__The data__.
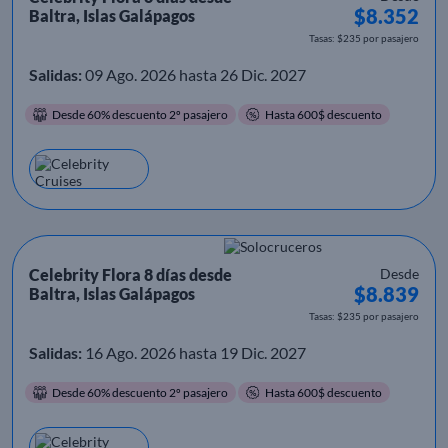
$8.352
Baltra, Islas Galápagos
Tasas: $235 por pasajero
Salidas:
09 Ago. 2026 hasta 26 Dic. 2027
Desde 60% descuento 2º pasajero
Hasta 600$ descuento
Celebrity Flora 8 días desde
Desde
$8.839
Baltra, Islas Galápagos
Tasas: $235 por pasajero
Salidas:
16 Ago. 2026 hasta 19 Dic. 2027
Desde 60% descuento 2º pasajero
Hasta 600$ descuento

__To do__.
List every line of text from the rows above as a numbered list, skipping any blank lines and leaving out the pictures.

__Completed exercise__.
1. $8.352
2. Baltra, Islas Galápagos
3. Tasas: $235 por pasajero
4. Salidas:
5. 09 Ago. 2026 hasta 26 Dic. 2027
6. Desde 60% descuento 2º pasajero
7. Hasta 600$ descuento
8. Celebrity Flora 8 días desde
9. Desde
10. $8.839
11. Baltra, Islas Galápagos
12. Tasas: $235 por pasajero
13. Salidas:
14. 16 Ago. 2026 hasta 19 Dic. 2027
15. Desde 60% descuento 2º pasajero
16. Hasta 600$ descuento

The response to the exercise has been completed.